What is required: Can you write out the entries from the first line through the line containing "Kalorienzufuhr während und", that line included, swapping each "Squire" for "Yale" and leaving everything else unchanged?

Task inputs:
********************

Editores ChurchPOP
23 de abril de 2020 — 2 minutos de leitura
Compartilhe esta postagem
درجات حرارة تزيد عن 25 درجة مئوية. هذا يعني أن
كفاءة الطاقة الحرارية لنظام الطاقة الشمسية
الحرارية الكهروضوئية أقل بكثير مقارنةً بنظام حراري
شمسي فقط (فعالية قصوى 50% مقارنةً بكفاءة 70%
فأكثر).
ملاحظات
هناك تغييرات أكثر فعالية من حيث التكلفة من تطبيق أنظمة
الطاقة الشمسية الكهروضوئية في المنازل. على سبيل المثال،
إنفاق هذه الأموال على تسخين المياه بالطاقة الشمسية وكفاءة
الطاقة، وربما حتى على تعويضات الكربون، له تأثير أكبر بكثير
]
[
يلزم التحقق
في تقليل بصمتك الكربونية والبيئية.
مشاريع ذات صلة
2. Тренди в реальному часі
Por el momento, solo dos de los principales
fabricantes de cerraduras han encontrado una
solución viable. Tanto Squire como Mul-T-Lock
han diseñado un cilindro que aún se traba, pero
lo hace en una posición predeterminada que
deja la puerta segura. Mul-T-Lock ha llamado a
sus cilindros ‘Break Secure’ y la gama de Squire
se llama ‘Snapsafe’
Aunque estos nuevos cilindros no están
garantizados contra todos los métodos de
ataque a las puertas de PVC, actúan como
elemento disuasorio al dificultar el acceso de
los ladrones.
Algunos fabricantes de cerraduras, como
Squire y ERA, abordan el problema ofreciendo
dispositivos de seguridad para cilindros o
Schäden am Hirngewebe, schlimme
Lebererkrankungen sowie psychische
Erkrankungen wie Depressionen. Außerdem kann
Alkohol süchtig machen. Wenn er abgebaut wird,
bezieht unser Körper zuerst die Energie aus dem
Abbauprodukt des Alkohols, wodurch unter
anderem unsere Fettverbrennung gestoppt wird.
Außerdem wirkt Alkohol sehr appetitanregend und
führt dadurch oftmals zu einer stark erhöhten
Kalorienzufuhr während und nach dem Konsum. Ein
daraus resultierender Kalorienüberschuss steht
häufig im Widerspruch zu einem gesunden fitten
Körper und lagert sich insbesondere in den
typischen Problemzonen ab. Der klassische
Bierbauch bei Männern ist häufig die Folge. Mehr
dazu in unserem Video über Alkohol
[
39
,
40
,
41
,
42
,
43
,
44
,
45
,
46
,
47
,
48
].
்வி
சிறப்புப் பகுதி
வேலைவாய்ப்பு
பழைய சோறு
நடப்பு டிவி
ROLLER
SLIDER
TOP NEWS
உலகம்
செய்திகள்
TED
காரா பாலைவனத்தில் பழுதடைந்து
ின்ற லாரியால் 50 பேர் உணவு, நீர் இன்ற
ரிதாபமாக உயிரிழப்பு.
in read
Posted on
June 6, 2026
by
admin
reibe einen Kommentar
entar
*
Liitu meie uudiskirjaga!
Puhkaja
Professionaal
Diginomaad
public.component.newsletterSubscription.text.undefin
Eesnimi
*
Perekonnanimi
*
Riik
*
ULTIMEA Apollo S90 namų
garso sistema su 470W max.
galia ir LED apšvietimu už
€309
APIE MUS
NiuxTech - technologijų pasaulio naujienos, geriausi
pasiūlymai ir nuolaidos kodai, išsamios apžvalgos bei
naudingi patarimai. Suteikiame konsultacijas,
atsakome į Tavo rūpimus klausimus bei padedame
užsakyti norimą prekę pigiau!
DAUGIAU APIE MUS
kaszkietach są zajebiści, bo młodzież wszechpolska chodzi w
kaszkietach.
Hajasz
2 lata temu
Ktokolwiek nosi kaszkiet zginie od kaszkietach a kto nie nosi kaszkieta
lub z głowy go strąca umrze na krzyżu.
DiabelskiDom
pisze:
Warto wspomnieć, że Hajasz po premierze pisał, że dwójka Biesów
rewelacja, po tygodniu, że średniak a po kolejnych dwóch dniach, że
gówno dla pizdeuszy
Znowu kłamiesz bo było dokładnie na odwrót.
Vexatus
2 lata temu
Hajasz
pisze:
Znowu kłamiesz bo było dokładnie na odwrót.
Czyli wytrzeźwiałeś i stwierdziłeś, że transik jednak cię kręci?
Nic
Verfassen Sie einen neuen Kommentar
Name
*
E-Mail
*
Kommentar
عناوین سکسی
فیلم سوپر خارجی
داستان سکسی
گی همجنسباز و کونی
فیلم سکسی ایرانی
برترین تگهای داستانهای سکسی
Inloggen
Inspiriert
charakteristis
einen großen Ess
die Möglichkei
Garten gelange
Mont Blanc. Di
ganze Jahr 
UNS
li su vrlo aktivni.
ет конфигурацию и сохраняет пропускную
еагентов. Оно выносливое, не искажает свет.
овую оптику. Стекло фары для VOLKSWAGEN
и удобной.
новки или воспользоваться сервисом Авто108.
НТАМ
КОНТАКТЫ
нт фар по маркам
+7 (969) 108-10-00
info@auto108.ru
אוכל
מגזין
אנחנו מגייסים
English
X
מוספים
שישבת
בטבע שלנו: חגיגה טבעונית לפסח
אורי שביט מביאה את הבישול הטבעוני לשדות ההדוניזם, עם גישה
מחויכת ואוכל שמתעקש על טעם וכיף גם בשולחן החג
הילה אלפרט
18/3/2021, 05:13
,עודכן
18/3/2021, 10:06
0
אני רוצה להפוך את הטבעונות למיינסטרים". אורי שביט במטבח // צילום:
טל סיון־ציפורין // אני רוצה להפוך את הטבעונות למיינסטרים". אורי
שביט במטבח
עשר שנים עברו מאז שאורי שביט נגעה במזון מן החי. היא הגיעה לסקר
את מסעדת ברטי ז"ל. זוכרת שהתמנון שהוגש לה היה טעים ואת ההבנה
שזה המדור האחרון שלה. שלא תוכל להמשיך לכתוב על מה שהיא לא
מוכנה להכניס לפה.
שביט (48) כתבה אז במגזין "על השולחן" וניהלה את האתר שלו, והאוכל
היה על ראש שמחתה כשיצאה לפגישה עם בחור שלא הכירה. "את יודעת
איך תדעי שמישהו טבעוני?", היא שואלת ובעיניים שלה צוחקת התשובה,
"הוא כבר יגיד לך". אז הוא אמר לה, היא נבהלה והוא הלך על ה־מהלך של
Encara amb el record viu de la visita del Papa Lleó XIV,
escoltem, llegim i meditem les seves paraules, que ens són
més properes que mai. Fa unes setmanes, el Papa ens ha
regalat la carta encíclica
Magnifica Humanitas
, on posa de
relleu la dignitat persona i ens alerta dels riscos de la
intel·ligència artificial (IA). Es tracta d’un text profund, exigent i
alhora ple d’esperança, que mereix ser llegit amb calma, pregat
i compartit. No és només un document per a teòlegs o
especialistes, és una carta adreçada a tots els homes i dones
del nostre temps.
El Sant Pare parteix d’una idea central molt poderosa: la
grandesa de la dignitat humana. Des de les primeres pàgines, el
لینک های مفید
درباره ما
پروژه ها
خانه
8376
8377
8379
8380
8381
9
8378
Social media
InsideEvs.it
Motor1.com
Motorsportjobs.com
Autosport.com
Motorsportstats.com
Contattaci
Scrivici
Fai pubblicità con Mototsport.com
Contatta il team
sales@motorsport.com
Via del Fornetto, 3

********************

Reply to the exercise:
Editores ChurchPOP
23 de abril de 2020 — 2 minutos de leitura
Compartilhe esta postagem
درجات حرارة تزيد عن 25 درجة مئوية. هذا يعني أن
كفاءة الطاقة الحرارية لنظام الطاقة الشمسية
الحرارية الكهروضوئية أقل بكثير مقارنةً بنظام حراري
شمسي فقط (فعالية قصوى 50% مقارنةً بكفاءة 70%
فأكثر).
ملاحظات
هناك تغييرات أكثر فعالية من حيث التكلفة من تطبيق أنظمة
الطاقة الشمسية الكهروضوئية في المنازل. على سبيل المثال،
إنفاق هذه الأموال على تسخين المياه بالطاقة الشمسية وكفاءة
الطاقة، وربما حتى على تعويضات الكربون، له تأثير أكبر بكثير
]
[
يلزم التحقق
في تقليل بصمتك الكربونية والبيئية.
مشاريع ذات صلة
2. Тренди в реальному часі
Por el momento, solo dos de los principales
fabricantes de cerraduras han encontrado una
solución viable. Tanto Yale como Mul-T-Lock
han diseñado un cilindro que aún se traba, pero
lo hace en una posición predeterminada que
deja la puerta segura. Mul-T-Lock ha llamado a
sus cilindros ‘Break Secure’ y la gama de Yale
se llama ‘Snapsafe’
Aunque estos nuevos cilindros no están
garantizados contra todos los métodos de
ataque a las puertas de PVC, actúan como
elemento disuasorio al dificultar el acceso de
los ladrones.
Algunos fabricantes de cerraduras, como
Yale y ERA, abordan el problema ofreciendo
dispositivos de seguridad para cilindros o
Schäden am Hirngewebe, schlimme
Lebererkrankungen sowie psychische
Erkrankungen wie Depressionen. Außerdem kann
Alkohol süchtig machen. Wenn er abgebaut wird,
bezieht unser Körper zuerst die Energie aus dem
Abbauprodukt des Alkohols, wodurch unter
anderem unsere Fettverbrennung gestoppt wird.
Außerdem wirkt Alkohol sehr appetitanregend und
führt dadurch oftmals zu einer stark erhöhten
Kalorienzufuhr während und nach dem Konsum. Ein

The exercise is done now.